Source : Service hygiène et salubrité mairie Yagoua, janvier 2018
Tableau 1: Ressources disponibles dans le service d’hygiène et salubrité en janvier 2018
Les entretiens avec l’agent comptable de la commune font apparaitre, au regard du tableau I, une insuffisance en ressources humaines, financières et matériels roulants. Il y a seulement sept agents assignés à la collecte des déchets. Par conséquent, il existe une difficulté à collecter régulièrement les déchets domestiques dans l’ensemble du périmètre urbain. La difficulté à mettre en place des ouvrages servant de dépôt des déchets est à souligner. La répartition, dans le cas spécifique des bacs à ordures maçonnés, est inégale (cf. figure 2).

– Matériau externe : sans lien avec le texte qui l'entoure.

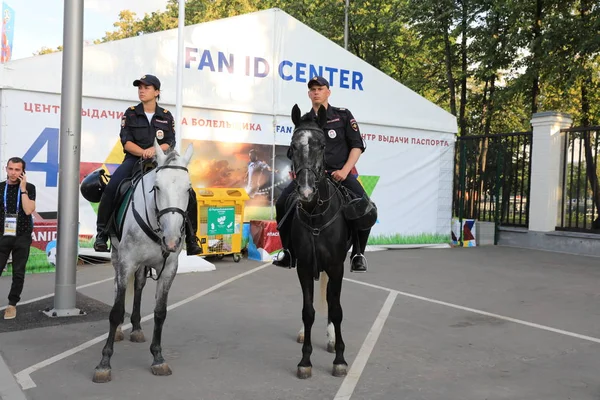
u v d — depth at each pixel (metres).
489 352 5.64
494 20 19.06
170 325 6.51
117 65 10.78
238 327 6.47
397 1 24.70
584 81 17.03
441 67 24.20
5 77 9.68
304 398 4.37
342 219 4.93
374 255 13.21
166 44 11.27
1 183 6.69
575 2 16.80
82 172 10.59
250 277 9.74
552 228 14.68
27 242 6.73
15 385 4.54
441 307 7.70
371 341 5.97
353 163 5.07
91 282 9.02
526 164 15.45
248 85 12.20
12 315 6.67
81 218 10.67
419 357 5.44
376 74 13.88
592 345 5.94
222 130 11.97
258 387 4.58
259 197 12.46
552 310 7.61
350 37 27.14
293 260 5.31
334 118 5.27
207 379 4.75
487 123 21.14
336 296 4.91
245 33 12.11
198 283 9.12
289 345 5.78
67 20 6.81
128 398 4.30
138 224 4.72
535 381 4.81
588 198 14.38
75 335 6.01
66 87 6.85
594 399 4.41
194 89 11.58
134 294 5.80
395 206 14.45
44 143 10.12
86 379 4.70
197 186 11.72
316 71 13.05
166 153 4.66
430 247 14.96
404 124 14.34
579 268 11.44
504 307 7.76
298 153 4.43
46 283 8.93
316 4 28.16
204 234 11.04
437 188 15.12
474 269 11.16
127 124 5.56
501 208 15.99
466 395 4.46
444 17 20.78
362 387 4.61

Figure 2. Inégale répartition des bacs à ordures dans la ville de Yagoua
Sur la base des observations de terrain et relevés GPS, il apparait au vu de la figure 2 que les efforts sont faits par l’autorité communale dans le processus de mise en place des ouvrages de collecte des déchets à Yagoua. Cependant, ils sont inégalement répartis. Ces bacs qui servent de lieux de dépôts des déchets domestiques sont des pavés droits ou parallélépipèdes rectangles posés le long des axes principaux de certaines rues secondaires : axe carrefour lion- ancien Lamidat-Danayré ; axe antenne communale Elécam-Sabongari-Danayré ou tout simplement sur des carrefours à deux ou trois voies favorisant l’accès aux tricycles de la commune : Tikoro-Evéché (paroisse Saint Paul), carrefour Joli Soir, Fall night-club, Accra Sabongari, école publique Sabaongari.
Il faut remarquer que la gestion des déchets domestiques revient en grande partie à la collectivité territoriale décentralisée qu’est la commune de Yagoua. Elle s’attèle à construire des bacs selon des critères axés sur la facilité d’accès aux agents du service d’hygiène et salubrité. La capacité de ces ouvrages n’est pas négligeable. Leurs volumes exprimés en mètre cube se calculent en multipliant la longueur par la largeur par la hauteur suivant la formule : Volume du pavé = L×l×h où L est la longueur ; l, la largeur et h la hauteur
Des 17 bacs à ordures construits dans le périmètre de Yagoua, la prise des dimensions de 9 (neuf) d’entre eux, à l’aide d’un décamètre relève des longueurs comprises entre 2,50 à 2,75 mètres, les largeurs entre 1,43 à 2,85 mètres et des hauteurs variantes entre 1,47 à 2,54 mètres; pour des volumes compris approximativement entre 9,98 à 11 mètres cubes. Ce qui laisse sous-entendre que ces ouvrages peuvent contenir une importante quantité de déchets domestiques. Malheureusement, les populations excellent dans l’incivisme. Elles déversent régulièrement leurs déchets hors des bacs.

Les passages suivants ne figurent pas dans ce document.